- Your task -
Return all lines below containing the word "Right".

- Supplied data -
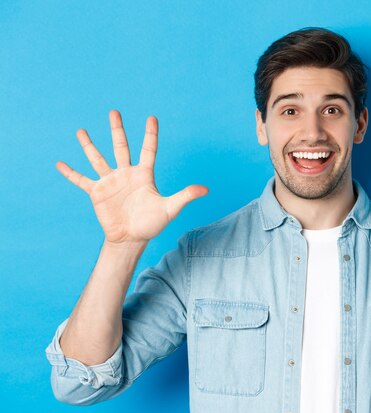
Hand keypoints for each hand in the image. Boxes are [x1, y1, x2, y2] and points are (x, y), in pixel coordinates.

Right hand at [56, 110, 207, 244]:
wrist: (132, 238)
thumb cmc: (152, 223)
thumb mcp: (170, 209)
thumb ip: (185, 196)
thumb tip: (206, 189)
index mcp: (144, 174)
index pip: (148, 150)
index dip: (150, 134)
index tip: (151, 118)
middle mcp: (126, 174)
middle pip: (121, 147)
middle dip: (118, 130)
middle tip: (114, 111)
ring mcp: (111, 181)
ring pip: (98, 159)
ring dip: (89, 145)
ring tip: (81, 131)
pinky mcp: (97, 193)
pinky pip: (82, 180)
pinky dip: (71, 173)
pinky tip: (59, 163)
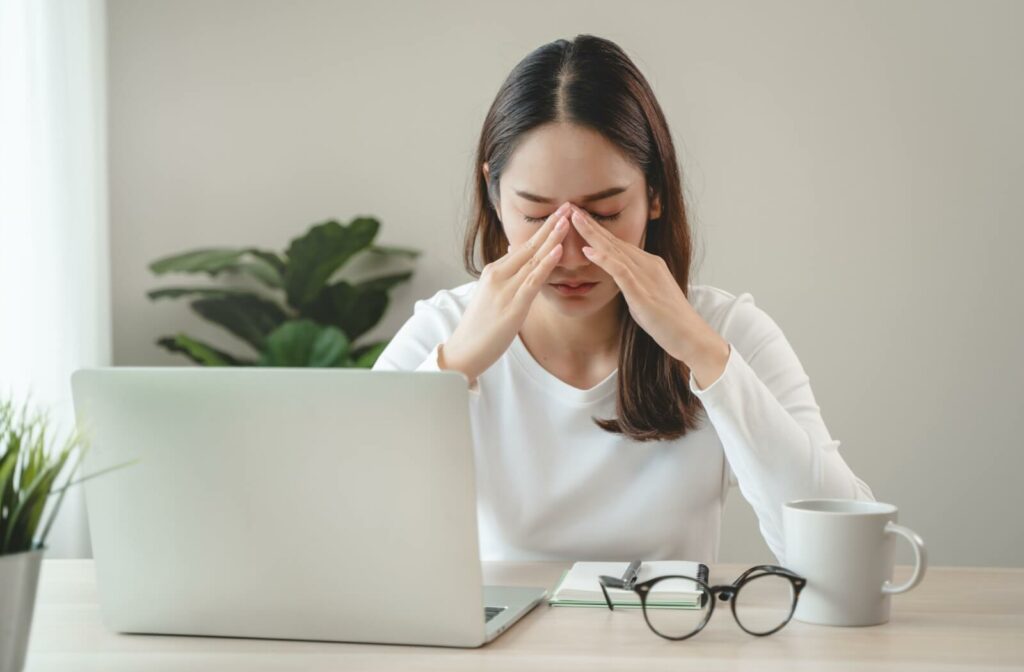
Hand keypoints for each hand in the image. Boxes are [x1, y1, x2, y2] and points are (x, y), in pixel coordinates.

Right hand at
--
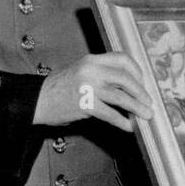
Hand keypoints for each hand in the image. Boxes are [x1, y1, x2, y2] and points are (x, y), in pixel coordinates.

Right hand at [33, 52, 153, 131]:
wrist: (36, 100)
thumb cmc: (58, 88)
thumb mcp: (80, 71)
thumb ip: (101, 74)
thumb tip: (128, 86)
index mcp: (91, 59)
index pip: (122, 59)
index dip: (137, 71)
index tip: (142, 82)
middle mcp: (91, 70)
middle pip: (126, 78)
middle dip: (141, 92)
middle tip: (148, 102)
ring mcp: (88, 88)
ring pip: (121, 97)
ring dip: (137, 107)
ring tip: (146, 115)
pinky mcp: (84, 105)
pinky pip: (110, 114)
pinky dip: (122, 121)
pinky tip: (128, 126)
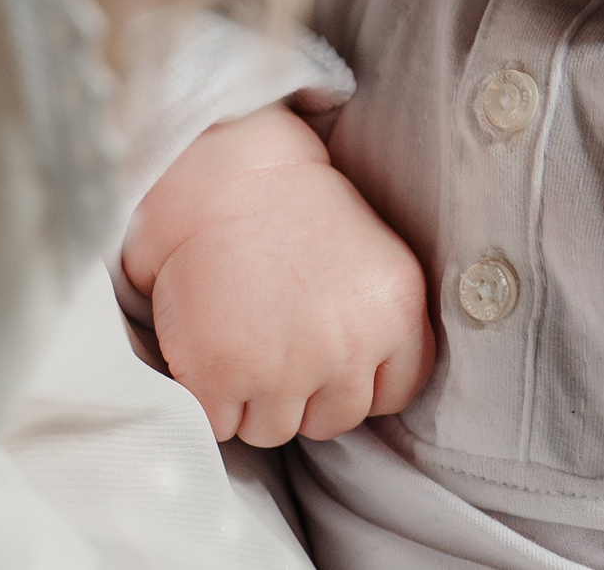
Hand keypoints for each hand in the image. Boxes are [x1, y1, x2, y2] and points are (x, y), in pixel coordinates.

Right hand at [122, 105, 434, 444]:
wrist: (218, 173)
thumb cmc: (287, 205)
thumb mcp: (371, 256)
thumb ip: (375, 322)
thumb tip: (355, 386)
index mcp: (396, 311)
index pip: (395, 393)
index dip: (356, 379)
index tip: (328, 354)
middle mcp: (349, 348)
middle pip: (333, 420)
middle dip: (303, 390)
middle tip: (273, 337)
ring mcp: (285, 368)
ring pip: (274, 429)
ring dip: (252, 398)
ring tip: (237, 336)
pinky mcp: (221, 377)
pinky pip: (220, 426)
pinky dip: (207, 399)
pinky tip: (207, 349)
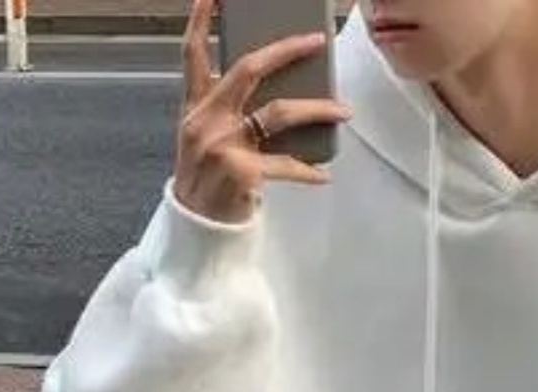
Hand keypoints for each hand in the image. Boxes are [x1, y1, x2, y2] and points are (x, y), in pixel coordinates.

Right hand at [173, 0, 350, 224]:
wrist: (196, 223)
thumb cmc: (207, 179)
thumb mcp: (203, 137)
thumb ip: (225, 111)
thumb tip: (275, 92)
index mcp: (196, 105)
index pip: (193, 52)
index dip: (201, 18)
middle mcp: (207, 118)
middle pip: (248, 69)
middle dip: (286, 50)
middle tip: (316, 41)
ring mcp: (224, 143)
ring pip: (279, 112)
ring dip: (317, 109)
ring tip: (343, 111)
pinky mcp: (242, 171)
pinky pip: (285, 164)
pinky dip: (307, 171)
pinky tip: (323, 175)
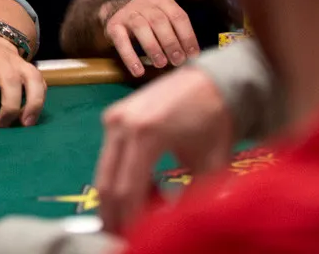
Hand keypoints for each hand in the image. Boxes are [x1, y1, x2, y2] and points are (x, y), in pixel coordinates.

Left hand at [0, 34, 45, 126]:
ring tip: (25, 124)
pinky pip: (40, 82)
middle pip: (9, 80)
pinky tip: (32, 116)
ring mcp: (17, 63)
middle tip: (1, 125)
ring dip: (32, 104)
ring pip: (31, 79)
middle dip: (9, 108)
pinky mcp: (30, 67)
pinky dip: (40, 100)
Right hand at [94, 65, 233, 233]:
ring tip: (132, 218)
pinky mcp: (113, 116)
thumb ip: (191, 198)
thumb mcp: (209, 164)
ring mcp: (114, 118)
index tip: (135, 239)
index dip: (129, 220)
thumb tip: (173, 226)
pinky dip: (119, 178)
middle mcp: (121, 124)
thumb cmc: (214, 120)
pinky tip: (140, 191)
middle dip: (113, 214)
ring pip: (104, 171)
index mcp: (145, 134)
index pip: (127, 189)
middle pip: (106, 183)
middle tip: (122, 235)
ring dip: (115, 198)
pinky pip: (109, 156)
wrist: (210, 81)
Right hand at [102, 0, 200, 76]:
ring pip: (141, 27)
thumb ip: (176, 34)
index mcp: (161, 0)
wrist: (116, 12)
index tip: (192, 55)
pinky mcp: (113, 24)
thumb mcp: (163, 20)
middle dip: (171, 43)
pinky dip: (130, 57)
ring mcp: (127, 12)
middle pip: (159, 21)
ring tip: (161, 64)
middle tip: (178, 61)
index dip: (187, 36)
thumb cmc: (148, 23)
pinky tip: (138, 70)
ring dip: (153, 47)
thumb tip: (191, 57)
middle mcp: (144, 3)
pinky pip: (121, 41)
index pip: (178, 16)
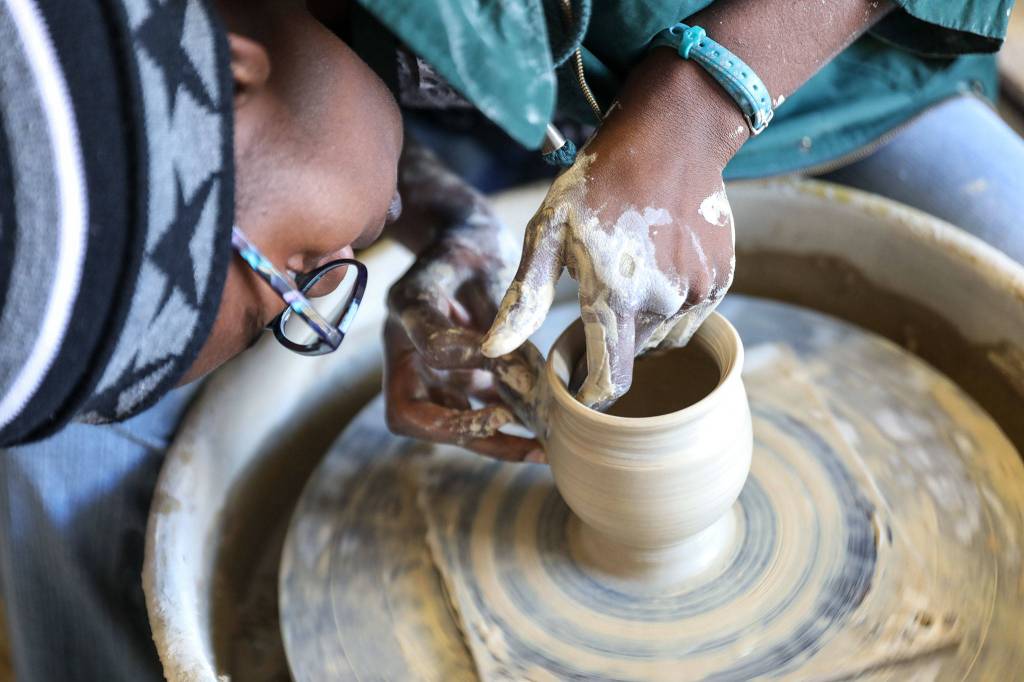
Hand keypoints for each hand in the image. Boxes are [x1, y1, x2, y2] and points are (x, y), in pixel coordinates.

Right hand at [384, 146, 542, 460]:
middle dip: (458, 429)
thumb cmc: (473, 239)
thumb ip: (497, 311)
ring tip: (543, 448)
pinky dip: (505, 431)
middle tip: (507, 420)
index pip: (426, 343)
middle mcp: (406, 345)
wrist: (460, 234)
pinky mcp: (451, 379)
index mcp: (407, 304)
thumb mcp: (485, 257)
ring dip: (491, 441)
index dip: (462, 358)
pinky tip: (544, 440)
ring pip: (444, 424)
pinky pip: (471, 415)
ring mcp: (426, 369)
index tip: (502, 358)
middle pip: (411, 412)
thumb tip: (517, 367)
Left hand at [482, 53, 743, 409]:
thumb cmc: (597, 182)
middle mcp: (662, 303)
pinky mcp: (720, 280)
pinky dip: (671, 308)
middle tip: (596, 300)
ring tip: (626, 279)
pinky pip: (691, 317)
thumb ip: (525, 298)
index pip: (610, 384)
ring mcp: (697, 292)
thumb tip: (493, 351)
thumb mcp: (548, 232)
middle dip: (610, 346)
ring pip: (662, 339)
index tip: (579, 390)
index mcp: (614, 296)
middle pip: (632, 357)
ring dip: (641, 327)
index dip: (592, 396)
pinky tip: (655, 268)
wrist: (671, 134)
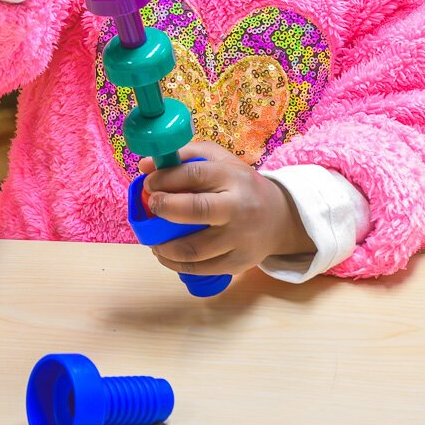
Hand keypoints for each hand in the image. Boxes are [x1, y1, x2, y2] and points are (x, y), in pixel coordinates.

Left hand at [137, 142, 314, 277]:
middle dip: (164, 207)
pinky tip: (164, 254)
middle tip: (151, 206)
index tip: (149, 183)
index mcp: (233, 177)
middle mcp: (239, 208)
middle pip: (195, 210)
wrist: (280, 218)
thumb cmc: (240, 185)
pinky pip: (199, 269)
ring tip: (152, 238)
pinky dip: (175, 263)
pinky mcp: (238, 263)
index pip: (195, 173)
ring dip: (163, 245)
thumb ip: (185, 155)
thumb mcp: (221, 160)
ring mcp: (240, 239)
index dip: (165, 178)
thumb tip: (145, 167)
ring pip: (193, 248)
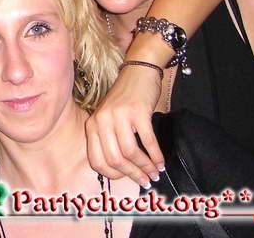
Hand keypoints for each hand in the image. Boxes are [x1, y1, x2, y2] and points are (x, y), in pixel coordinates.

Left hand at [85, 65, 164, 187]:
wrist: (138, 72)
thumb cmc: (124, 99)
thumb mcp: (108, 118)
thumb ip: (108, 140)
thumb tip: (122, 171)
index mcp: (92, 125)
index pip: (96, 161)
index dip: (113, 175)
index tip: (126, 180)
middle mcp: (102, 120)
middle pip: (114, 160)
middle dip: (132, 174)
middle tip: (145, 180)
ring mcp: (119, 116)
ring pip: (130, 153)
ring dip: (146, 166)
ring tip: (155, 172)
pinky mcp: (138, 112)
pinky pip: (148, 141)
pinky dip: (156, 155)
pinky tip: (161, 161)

- Response to the exercise -
Right hand at [56, 110, 207, 244]:
Right hand at
Right hand at [33, 52, 153, 131]:
Right hand at [122, 105, 434, 444]:
Right hand at [173, 0, 350, 224]:
Right hand at [94, 65, 233, 233]:
Right hand at [102, 0, 200, 76]:
Right hand at [384, 146, 542, 460]:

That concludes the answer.